Geespace
- Native name: 浙江时空道宇科技有限公司
- Romanized name: Zhejiang Shikong Daoyu Technology Co., Ltd.
- Company type: Subsidiary
- Industry: Aerospace Information technology
- Founded: 2018; 8 years ago
- Headquarters: Shanghai, China
- Area served: Greater China
- Key people: Li Shufu (Chairman of the Board) Dr. Wang Yang (CEO)
- Parent: Geely Holding
- Website: www.geespace.com

= Geespace =

Satellite technology company

Geespace is a satellite technology company established in 2018 by Zhejiang Geely Holding Group as part of its Geely Technology Group division. The company focuses on developing, launching, and operating low-orbit satellites to provide high-precision positioning and connectivity services.

==History==
Geespace was founded in 2018 to support Geely Holding's entry into the aerospace industry. The company planned its first satellite launch for the second half of 2020, aiming to deploy satellites that would provide centimeter-accurate positioning services and support its OmniCloud platform.

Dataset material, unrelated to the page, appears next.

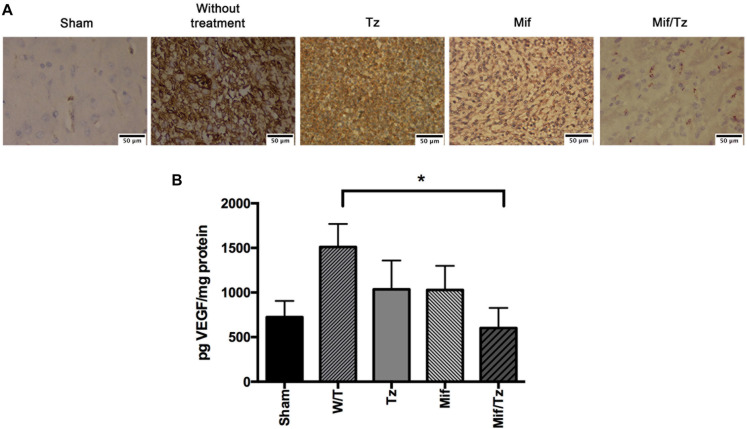
(A) Immunohistochemical staining of CD31 marker. Vessel density was assessed by immunostaining for CD31 positive glioma cell nuclei in rats implanted with glioma. The images are representative of three animals per treatment. Scale bar 50 μm. (B) Expression of VEGF at the end of the 3-week drug treatment, showing a significantly lower level in the mifepristone/temozolomide (Mif/Tz)-treated group versus the untreated (W/T) group, both with implanted cancer cells. Data are expressed as the mean ± SD from eight independent experiments. *Significant difference (p < 0.05) between the Mif/Tz and W/T group.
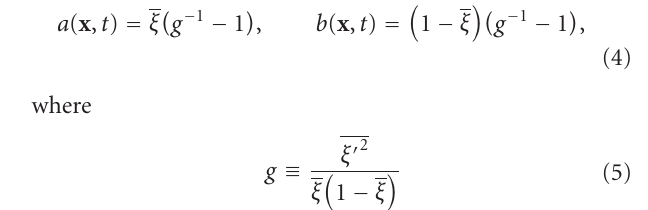
(cid:3) (cid:2) P ( ξ ) dξ with 0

In June 2022, Geespace launched its first nine satellites, followed by another 11 satellites in February 2024, and an additional 10 in September 2024. These satellites are part of the Geely Future Mobility Constellation, which is expected to consist of 240 satellites to provide precise positioning and connectivity support.

==Technology and services==
Geespace's satellites are designed to be modular, high-resilience, high-performance, and mass-produced. They are intended to support various applications, including high-precision positioning, logistics, maritime monitoring, remote sensing, and satellite communication services.

The company's OmniCloud platform is a satellite-based AI cloud service that aims to offer high-precision positioning data for vehicles, public transportation fleet management, ride-hailing, and ride-sharing management. The platform's goal is to improve urban traffic management efficiency and support highly autonomous driving by enabling AI decision-making through connected infrastructure and vehicles.

==Satellite constellation==
The Geely Future Mobility Constellation, which includes Geespace's satellites, is planned to consist of 240 satellites. The first phase will include 72 satellites, expected to be fully deployed by 2025, to enable global real-time data communication services. An additional 168 satellites are scheduled for launch in the second phase to provide centimeter-level, high-precision positioning services for autonomous driving, smart connectivity, and consumer electronics sectors.

Geespace initially focuses on serving the Chinese and Asia-Pacific markets, with plans for global expansion after 2026. The company's satellites are expected to be used by Geely's automotive partners, such as its premium electric vehicle brand, Zeekr, to enhance their autonomous driving capabilities.